● Data shown:
=====

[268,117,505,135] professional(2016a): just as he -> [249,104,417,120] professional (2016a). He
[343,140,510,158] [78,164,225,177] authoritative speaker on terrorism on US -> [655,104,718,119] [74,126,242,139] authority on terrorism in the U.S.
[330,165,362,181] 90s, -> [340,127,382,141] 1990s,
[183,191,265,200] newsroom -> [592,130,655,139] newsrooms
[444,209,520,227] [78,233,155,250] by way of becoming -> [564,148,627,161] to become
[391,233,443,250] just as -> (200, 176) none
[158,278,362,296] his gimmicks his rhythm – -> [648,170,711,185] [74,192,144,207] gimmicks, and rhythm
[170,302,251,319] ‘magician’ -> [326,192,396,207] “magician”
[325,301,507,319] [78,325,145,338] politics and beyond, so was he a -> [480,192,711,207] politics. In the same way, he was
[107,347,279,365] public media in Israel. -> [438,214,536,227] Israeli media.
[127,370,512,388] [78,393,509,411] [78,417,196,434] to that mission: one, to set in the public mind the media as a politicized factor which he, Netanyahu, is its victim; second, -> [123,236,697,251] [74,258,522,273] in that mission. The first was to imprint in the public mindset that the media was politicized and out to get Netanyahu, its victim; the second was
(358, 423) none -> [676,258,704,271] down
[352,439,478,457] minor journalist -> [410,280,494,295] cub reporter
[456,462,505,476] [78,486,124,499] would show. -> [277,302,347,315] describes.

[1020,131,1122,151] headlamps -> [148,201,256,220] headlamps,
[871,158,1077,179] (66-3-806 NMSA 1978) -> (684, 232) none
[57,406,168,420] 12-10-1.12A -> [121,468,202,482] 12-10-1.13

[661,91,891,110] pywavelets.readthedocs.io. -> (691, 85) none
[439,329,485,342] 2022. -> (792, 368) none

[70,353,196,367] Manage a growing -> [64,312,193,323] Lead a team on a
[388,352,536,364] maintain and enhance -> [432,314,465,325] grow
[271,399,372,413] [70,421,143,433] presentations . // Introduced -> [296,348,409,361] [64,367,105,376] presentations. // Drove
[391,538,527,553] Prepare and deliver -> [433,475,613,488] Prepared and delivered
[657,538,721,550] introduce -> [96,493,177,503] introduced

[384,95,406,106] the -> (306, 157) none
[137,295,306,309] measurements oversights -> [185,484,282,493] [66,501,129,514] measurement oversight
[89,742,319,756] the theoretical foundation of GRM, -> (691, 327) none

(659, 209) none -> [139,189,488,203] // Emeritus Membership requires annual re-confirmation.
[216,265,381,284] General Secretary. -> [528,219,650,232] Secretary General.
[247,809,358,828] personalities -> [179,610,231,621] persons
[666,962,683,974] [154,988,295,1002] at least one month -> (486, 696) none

=====

● Task description: Output the listing above in full, exactly as written.

● Response for this exercise:
[268,117,505,135] professional(2016a): just as he -> [249,104,417,120] professional (2016a). He
[343,140,510,158] [78,164,225,177] authoritative speaker on terrorism on US -> [655,104,718,119] [74,126,242,139] authority on terrorism in the U.S.
[330,165,362,181] 90s, -> [340,127,382,141] 1990s,
[183,191,265,200] newsroom -> [592,130,655,139] newsrooms
[444,209,520,227] [78,233,155,250] by way of becoming -> [564,148,627,161] to become
[391,233,443,250] just as -> (200, 176) none
[158,278,362,296] his gimmicks his rhythm – -> [648,170,711,185] [74,192,144,207] gimmicks, and rhythm
[170,302,251,319] ‘magician’ -> [326,192,396,207] “magician”
[325,301,507,319] [78,325,145,338] politics and beyond, so was he a -> [480,192,711,207] politics. In the same way, he was
[107,347,279,365] public media in Israel. -> [438,214,536,227] Israeli media.
[127,370,512,388] [78,393,509,411] [78,417,196,434] to that mission: one, to set in the public mind the media as a politicized factor which he, Netanyahu, is its victim; second, -> [123,236,697,251] [74,258,522,273] in that mission. The first was to imprint in the public mindset that the media was politicized and out to get Netanyahu, its victim; the second was
(358, 423) none -> [676,258,704,271] down
[352,439,478,457] minor journalist -> [410,280,494,295] cub reporter
[456,462,505,476] [78,486,124,499] would show. -> [277,302,347,315] describes.

[1020,131,1122,151] headlamps -> [148,201,256,220] headlamps,
[871,158,1077,179] (66-3-806 NMSA 1978) -> (684, 232) none
[57,406,168,420] 12-10-1.12A -> [121,468,202,482] 12-10-1.13

[661,91,891,110] pywavelets.readthedocs.io. -> (691, 85) none
[439,329,485,342] 2022. -> (792, 368) none

[70,353,196,367] Manage a growing -> [64,312,193,323] Lead a team on a
[388,352,536,364] maintain and enhance -> [432,314,465,325] grow
[271,399,372,413] [70,421,143,433] presentations . // Introduced -> [296,348,409,361] [64,367,105,376] presentations. // Drove
[391,538,527,553] Prepare and deliver -> [433,475,613,488] Prepared and delivered
[657,538,721,550] introduce -> [96,493,177,503] introduced

[384,95,406,106] the -> (306, 157) none
[137,295,306,309] measurements oversights -> [185,484,282,493] [66,501,129,514] measurement oversight
[89,742,319,756] the theoretical foundation of GRM, -> (691, 327) none

(659, 209) none -> [139,189,488,203] // Emeritus Membership requires annual re-confirmation.
[216,265,381,284] General Secretary. -> [528,219,650,232] Secretary General.
[247,809,358,828] personalities -> [179,610,231,621] persons
[666,962,683,974] [154,988,295,1002] at least one month -> (486, 696) none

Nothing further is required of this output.